Alan was my biggest supporter, and we truly loved and trusted each other. When I wanted to move from acting to directing, I asked his advice because he was a major writer-producer, the Emmy-nominated star of a Canadian talk show. And without a second thought, he said, ‘Well, you’re old…but you’d make a great director. You’re opinionated, stubborn, strong, and you love telling everyone what to do.’ Then he smiled. That was Alan. He was snarky but direct. Outside of my husband, he was probably the most supportive guy I’ve ever known. He knew so many people and touched so many lives. You know the game Six Degrees of Kevin Bacon? With Alan, it was actually three. Maybe two.

Alan had this way about him. He was handsome, cocky, and fiercely intelligent, but he was no saint. That was what made him so much fun. He lived to connect with people, and even more important, he loved to make them laugh. He was happiest when he could perform.

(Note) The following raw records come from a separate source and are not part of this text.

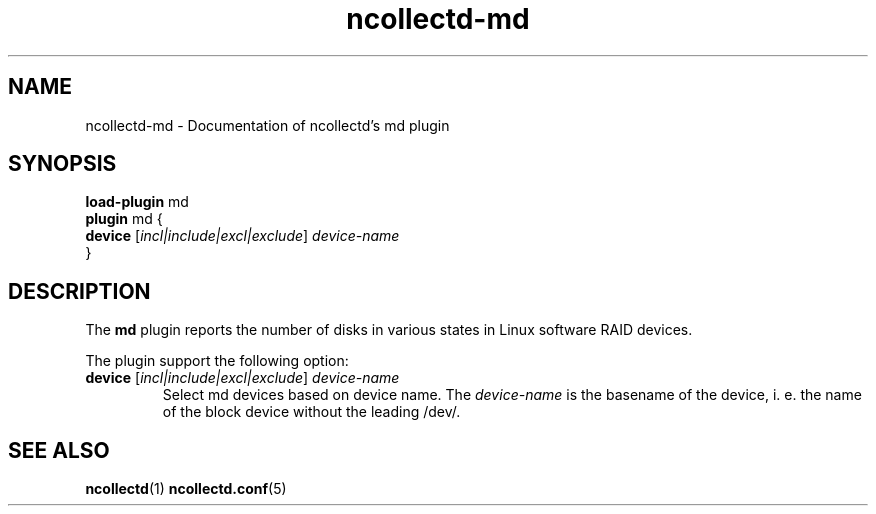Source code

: .\" SPDX-License-Identifier: GPL-2.0-only
.TH ncollectd-md 5 "@NCOLLECTD_DATE@" "@NCOLLECTD_VERSION@" "ncollectd md man page"
.SH NAME
ncollectd-md \- Documentation of ncollectd's md plugin
.SH SYNOPSIS
\fBload-plugin\fP md
.br
\fBplugin\fP md {
    \fBdevice\fP [\fIincl|include|excl|exclude\fP] \fIdevice-name\fP
.br
}
.SH DESCRIPTION
The \fBmd\fP plugin reports the number of disks in various states in Linux software RAID devices.
.PP
The plugin support the following option:
.PP
.TP
\fBdevice\fP [\fIincl|include|excl|exclude\fP] \fIdevice-name\fP
Select md devices based on device name. The \fIdevice-name\fP is the basename of
the device, i. e. the name of the block device without the leading \f(CW/dev/\fP.
.SH "SEE ALSO"
.BR ncollectd (1)
.BR ncollectd.conf (5)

It’s very hard to have a self-deprecating humor about the silliness in yourself, but he could do it better than anybody. He was oddly humble because he did not really consider himself a great actor. He often said, ‘I’m a master of B talent. I can do a little bit of everything.’ It didn’t matter where: cruise ships, shopping malls, used-car lots. If you wanted an emcee, no one was better or worked harder at making the event fun. I admired him for that.

Growing Pains was a gift. It lifted us both out of insecurity and changed my life forever. Best of all, it introduced me to Alan. He was my mentor and friend, and I loved him.”